Step 8: Adding the Hands

To put the hands back on, simply pop them on in the same order they were in to begin with. Tip: put the hands on before you put the whole thing back together, as when I did that I found that the glue for Venus obstructed Mars's range of motion. Also, you may want to make sure that the weight of Venus does not cause the hand to slow or stop, I had that problem due to low battery, but also Venus weighed much more than Mercury (resulting in myself taking apart the mechanism looking for problems [then losing gears]).

Step 9: Conclusion

After putting the whole thing back together it looked very cool, and a lot better than I expected. Things I would change include patience to get the project done. I constantly found myself visiting the clock while the paint was drying, touching it to see if it were dry (resulting in fingerprints everywhere). I also tried adding lines to mark the numbers, which was difficult, and I added them going 1, 2, 3, 4, etc.
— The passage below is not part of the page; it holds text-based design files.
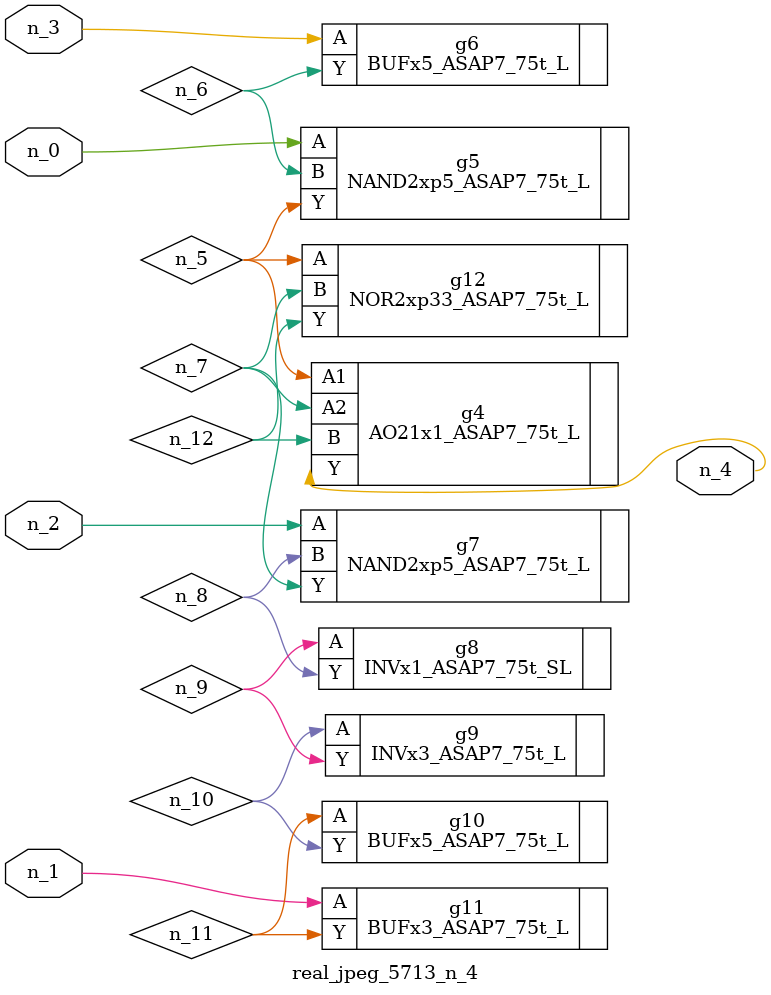
<source format=v>
module real_jpeg_5713_n_4 (n_3, n_1, n_0, n_2, n_4);

input n_3;
input n_1;
input n_0;
input n_2;

output n_4;

wire n_5;
wire n_8;
wire n_12;
wire n_11;
wire n_6;
wire n_7;
wire n_10;
wire n_9;

NAND2xp5_ASAP7_75t_L g5 ( 
.A(n_0),
.B(n_6),
.Y(n_5)
);

BUFx3_ASAP7_75t_L g11 ( 
.A(n_1),
.Y(n_11)
);

NAND2xp5_ASAP7_75t_L g7 ( 
.A(n_2),
.B(n_8),
.Y(n_7)
);

BUFx5_ASAP7_75t_L g6 ( 
.A(n_3),
.Y(n_6)
);

AO21x1_ASAP7_75t_L g4 ( 
.A1(n_5),
.A2(n_7),
.B(n_12),
.Y(n_4)
);

NOR2xp33_ASAP7_75t_L g12 ( 
.A(n_5),
.B(n_7),
.Y(n_12)
);

INVx1_ASAP7_75t_SL g8 ( 
.A(n_9),
.Y(n_8)
);

INVx3_ASAP7_75t_L g9 ( 
.A(n_10),
.Y(n_9)
);

BUFx5_ASAP7_75t_L g10 ( 
.A(n_11),
.Y(n_10)
);


endmodule
</source>
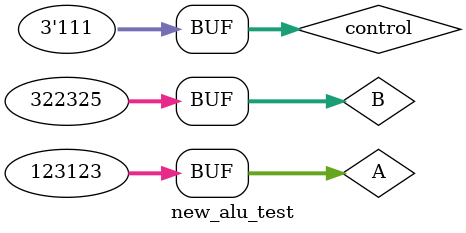
<source format=v>
`timescale 1ns / 1ps


module new_alu_test;

	// Inputs
	reg [31:0] A;
	reg [31:0] B;
	reg [2:0] control;

	// Outputs
	wire [31:0] result;

	// Instantiate the Unit Under Test (UUT)
	alu uut (
		.A(A), 
		.B(B), 
		.control(control), 
		.result(result)
	);

	initial begin
		// Initialize Inputs
		A = 0;
		B = 0;
		control = 0;

		// Wait 100 ns for global reset to finish
		#100;
      A = 32'd123123;
		B = 32'd234234;
		control = 3'b000;	// add
		
		#100;
      A = 32'd123123;
		B = 32'd234234;
		control = 3'b001;	// sub
		
		#100;
      A = 32'h0101;
		B = 32'h1010;
		control = 3'b010;	// nor
		
		#100;
      A = 32'hABCD;
		B = 32'hEFAB;
		control = 3'b011;	// and
		
		#100;
      A = 32'd123123;
		B = 32'd322325;
		control = 3'b111;	// slt
		// Add stimulus here

	end
      
endmodule


</source>
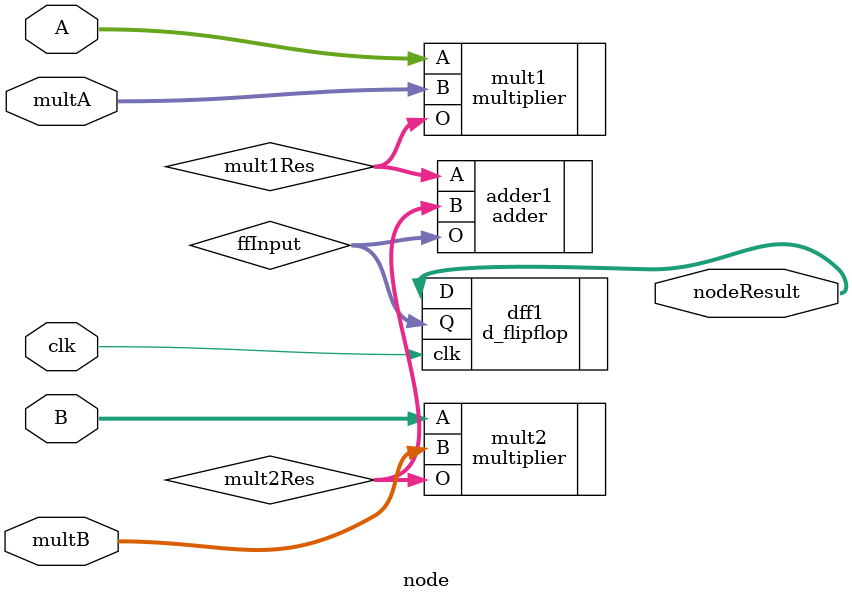
<source format=v>
`include "multiplier.v"
`include "adder.v"
`include "d_flipflop.v"

module node(A, B, multA, multB, nodeResult, clk);
    input  [7:0] A, B;               // our inputs x and y
    input  [7:0] multA, multB;       // multipliers supposed to be multiplied with A and B
    input clk; 
    output [7:0] nodeResult;         // final output of Node
    wire   [7:0] mult1Res, mult2Res, ffInput; // intermediate wires
    
    multiplier mult1(.A(A), .B(multA), .O(mult1Res));
    multiplier mult2(.A(B), .B(multB), .O(mult2Res));
    adder adder1(.A(mult1Res), .B(mult2Res), .O(ffInput));
    d_flipflop dff1(.clk(clk), .Q(ffInput), .D(nodeResult));

endmodule

</source>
I instead would have found the top, made a line, and using a ruler to add the six line, then going to the center and adding 3, and 9, and so on. You can even replace these with numbers, or both, or none as I did; However I found it difficult to set. Also, before you take it apart you can even make tick marks with a pen or pencil where the numbers would be to make it easier. Also, The planets order, is also in order of how long it will take to orbit the sun; although I had to put Earth on the hour hand, and Mars on the minute, where really it should be the other way around, as to be correct. If you want, you can create white circles to display orbit, and even create all the planets, having more than one per hand. To sum things up, this was a great project, and was very fun to build.

Step 10: Other Ideas

I have a few other space related clock ideas, one includes a clock with a satellite background, except the solar panels are actual panels, these would then power the clock. I was going to add a micro LED to the original inner planets one, with a switch on the outside, connecting to the battery. I was also going to have the moon orbiting Earth as it orbits the sun, but that would require either stronger hands,or a larger clock. If you want the file for it, I have it right here down below. Another idea would be to paint the stars on with glow in the dark paint. I hope you enjoyed building this!